* **Task item**:
Scan the records for the string "Lickford" and copy every line that holds it.

* **Material for this exercise**:
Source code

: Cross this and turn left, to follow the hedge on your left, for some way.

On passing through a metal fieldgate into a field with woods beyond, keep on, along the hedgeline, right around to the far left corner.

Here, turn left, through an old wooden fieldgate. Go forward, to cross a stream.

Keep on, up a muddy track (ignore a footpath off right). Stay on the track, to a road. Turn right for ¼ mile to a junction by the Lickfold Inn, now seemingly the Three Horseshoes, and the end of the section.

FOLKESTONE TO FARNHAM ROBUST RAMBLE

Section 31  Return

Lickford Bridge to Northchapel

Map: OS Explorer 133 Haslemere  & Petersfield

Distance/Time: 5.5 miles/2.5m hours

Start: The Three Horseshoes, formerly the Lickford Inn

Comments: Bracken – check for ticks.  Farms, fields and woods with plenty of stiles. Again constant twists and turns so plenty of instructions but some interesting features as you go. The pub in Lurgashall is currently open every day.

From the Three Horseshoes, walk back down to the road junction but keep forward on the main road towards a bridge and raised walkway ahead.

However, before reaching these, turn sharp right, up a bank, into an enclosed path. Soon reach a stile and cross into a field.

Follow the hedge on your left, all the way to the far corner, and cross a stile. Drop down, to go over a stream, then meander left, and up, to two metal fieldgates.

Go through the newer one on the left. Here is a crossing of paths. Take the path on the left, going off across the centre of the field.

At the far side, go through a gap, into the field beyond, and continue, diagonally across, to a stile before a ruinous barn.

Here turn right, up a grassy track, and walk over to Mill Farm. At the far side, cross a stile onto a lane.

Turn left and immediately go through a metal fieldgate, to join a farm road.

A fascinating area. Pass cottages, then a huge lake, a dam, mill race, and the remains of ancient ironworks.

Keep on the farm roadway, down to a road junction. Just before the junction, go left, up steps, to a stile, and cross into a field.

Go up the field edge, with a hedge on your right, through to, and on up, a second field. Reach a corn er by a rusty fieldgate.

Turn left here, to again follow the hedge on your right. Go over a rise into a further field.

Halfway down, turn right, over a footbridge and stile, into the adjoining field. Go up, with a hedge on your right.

* **Written solution**:
Lickford Bridge to Northchapel
Start: The Three Horseshoes, formerly the Lickford Inn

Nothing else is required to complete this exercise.